--- Problem ---
Convert every line in the rows below into a JSON list of strings, one string per line, and omit any blank lines.

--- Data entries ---
#####
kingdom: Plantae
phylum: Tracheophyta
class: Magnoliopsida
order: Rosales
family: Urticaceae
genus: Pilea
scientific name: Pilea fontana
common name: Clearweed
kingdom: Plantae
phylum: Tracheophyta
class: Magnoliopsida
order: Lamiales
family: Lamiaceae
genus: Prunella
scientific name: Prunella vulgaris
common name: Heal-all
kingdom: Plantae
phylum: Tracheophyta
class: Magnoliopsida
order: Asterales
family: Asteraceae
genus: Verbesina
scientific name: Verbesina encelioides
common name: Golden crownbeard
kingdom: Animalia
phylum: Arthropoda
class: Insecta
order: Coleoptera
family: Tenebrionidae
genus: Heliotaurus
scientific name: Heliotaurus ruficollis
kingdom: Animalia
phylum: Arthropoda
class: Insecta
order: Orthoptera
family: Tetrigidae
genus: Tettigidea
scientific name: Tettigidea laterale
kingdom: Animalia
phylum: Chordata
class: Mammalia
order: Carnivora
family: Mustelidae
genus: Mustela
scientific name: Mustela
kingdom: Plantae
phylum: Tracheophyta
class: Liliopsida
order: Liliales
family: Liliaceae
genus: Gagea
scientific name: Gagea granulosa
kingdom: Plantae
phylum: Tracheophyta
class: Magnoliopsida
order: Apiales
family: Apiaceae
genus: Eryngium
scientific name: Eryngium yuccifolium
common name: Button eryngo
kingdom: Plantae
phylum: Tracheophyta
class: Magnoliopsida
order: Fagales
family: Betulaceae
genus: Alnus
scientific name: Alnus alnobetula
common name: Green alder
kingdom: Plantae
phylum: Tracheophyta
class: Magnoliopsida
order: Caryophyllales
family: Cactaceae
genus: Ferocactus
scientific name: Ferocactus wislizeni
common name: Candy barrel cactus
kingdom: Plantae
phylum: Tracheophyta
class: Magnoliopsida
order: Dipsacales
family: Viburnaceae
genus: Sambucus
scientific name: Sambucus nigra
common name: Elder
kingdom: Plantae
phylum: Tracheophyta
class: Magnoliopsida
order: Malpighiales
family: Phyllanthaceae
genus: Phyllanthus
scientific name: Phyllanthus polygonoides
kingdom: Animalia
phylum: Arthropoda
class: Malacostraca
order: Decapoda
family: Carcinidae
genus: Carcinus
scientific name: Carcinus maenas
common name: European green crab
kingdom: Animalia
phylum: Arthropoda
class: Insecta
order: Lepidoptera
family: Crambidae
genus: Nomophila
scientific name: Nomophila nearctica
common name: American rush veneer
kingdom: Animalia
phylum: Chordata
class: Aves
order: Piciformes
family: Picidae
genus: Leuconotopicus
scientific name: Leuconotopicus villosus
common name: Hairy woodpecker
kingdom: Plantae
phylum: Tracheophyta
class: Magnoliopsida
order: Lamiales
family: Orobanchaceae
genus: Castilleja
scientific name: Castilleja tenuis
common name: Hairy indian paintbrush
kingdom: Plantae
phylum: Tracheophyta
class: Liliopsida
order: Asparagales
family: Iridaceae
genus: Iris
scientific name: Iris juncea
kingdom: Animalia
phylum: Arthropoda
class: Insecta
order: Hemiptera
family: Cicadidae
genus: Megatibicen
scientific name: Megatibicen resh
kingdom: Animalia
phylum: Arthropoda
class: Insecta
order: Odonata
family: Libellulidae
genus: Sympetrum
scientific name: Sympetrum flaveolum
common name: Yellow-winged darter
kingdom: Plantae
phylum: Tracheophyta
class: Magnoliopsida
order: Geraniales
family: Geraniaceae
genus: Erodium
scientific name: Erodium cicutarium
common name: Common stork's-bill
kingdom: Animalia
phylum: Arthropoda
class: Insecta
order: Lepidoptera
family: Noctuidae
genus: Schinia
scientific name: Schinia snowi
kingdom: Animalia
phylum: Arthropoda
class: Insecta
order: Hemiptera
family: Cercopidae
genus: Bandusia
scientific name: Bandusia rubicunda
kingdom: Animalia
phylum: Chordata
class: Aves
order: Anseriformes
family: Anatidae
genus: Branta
#####
--- Written reply ---
[
  "kingdom: Plantae",
  "phylum: Tracheophyta",
  "class: Magnoliopsida",
  "order: Rosales",
  "family: Urticaceae",
  "genus: Pilea",
  "scientific name: Pilea fontana",
  "common name: Clearweed",
  "kingdom: Plantae",
  "phylum: Tracheophyta",
  "class: Magnoliopsida",
  "order: Lamiales",
  "family: Lamiaceae",
  "genus: Prunella",
  "scientific name: Prunella vulgaris",
  "common name: Heal-all",
  "kingdom: Plantae",
  "phylum: Tracheophyta",
  "class: Magnoliopsida",
  "order: Asterales",
  "family: Asteraceae",
  "genus: Verbesina",
  "scientific name: Verbesina encelioides",
  "common name: Golden crownbeard",
  "kingdom: Animalia",
  "phylum: Arthropoda",
  "class: Insecta",
  "order: Coleoptera",
  "family: Tenebrionidae",
  "genus: Heliotaurus",
  "scientific name: Heliotaurus ruficollis",
  "kingdom: Animalia",
  "phylum: Arthropoda",
  "class: Insecta",
  "order: Orthoptera",
  "family: Tetrigidae",
  "genus: Tettigidea",
  "scientific name: Tettigidea laterale",
  "kingdom: Animalia",
  "phylum: Chordata",
  "class: Mammalia",
  "order: Carnivora",
  "family: Mustelidae",
  "genus: Mustela",
  "scientific name: Mustela",
  "kingdom: Plantae",
  "phylum: Tracheophyta",
  "class: Liliopsida",
  "order: Liliales",
  "family: Liliaceae",
  "genus: Gagea",
  "scientific name: Gagea granulosa",
  "kingdom: Plantae",
  "phylum: Tracheophyta",
  "class: Magnoliopsida",
  "order: Apiales",
  "family: Apiaceae",
  "genus: Eryngium",
  "scientific name: Eryngium yuccifolium",
  "common name: Button eryngo",
  "kingdom: Plantae",
  "phylum: Tracheophyta",
  "class: Magnoliopsida",
  "order: Fagales",
  "family: Betulaceae",
  "genus: Alnus",
  "scientific name: Alnus alnobetula",
  "common name: Green alder",
  "kingdom: Plantae",
  "phylum: Tracheophyta",
  "class: Magnoliopsida",
  "order: Caryophyllales",
  "family: Cactaceae",
  "genus: Ferocactus",
  "scientific name: Ferocactus wislizeni",
  "common name: Candy barrel cactus",
  "kingdom: Plantae",
  "phylum: Tracheophyta",
  "class: Magnoliopsida",
  "order: Dipsacales",
  "family: Viburnaceae",
  "genus: Sambucus",
  "scientific name: Sambucus nigra",
  "common name: Elder",
  "kingdom: Plantae",
  "phylum: Tracheophyta",
  "class: Magnoliopsida",
  "order: Malpighiales",
  "family: Phyllanthaceae",
  "genus: Phyllanthus",
  "scientific name: Phyllanthus polygonoides",
  "kingdom: Animalia",
  "phylum: Arthropoda",
  "class: Malacostraca",
  "order: Decapoda",
  "family: Carcinidae",
  "genus: Carcinus",
  "scientific name: Carcinus maenas",
  "common name: European green crab",
  "kingdom: Animalia",
  "phylum: Arthropoda",
  "class: Insecta",
  "order: Lepidoptera",
  "family: Crambidae",
  "genus: Nomophila",
  "scientific name: Nomophila nearctica",
  "common name: American rush veneer",
  "kingdom: Animalia",
  "phylum: Chordata",
  "class: Aves",
  "order: Piciformes",
  "family: Picidae",
  "genus: Leuconotopicus",
  "scientific name: Leuconotopicus villosus",
  "common name: Hairy woodpecker",
  "kingdom: Plantae",
  "phylum: Tracheophyta",
  "class: Magnoliopsida",
  "order: Lamiales",
  "family: Orobanchaceae",
  "genus: Castilleja",
  "scientific name: Castilleja tenuis",
  "common name: Hairy indian paintbrush",
  "kingdom: Plantae",
  "phylum: Tracheophyta",
  "class: Liliopsida",
  "order: Asparagales",
  "family: Iridaceae",
  "genus: Iris",
  "scientific name: Iris juncea",
  "kingdom: Animalia",
  "phylum: Arthropoda",
  "class: Insecta",
  "order: Hemiptera",
  "family: Cicadidae",
  "genus: Megatibicen",
  "scientific name: Megatibicen resh",
  "kingdom: Animalia",
  "phylum: Arthropoda",
  "class: Insecta",
  "order: Odonata",
  "family: Libellulidae",
  "genus: Sympetrum",
  "scientific name: Sympetrum flaveolum",
  "common name: Yellow-winged darter",
  "kingdom: Plantae",
  "phylum: Tracheophyta",
  "class: Magnoliopsida",
  "order: Geraniales",
  "family: Geraniaceae",
  "genus: Erodium",
  "scientific name: Erodium cicutarium",
  "common name: Common stork's-bill",
  "kingdom: Animalia",
  "phylum: Arthropoda",
  "class: Insecta",
  "order: Lepidoptera",
  "family: Noctuidae",
  "genus: Schinia",
  "scientific name: Schinia snowi",
  "kingdom: Animalia",
  "phylum: Arthropoda",
  "class: Insecta",
  "order: Hemiptera",
  "family: Cercopidae",
  "genus: Bandusia",
  "scientific name: Bandusia rubicunda",
  "kingdom: Animalia",
  "phylum: Chordata",
  "class: Aves",
  "order: Anseriformes",
  "family: Anatidae",
  "genus: Branta"
]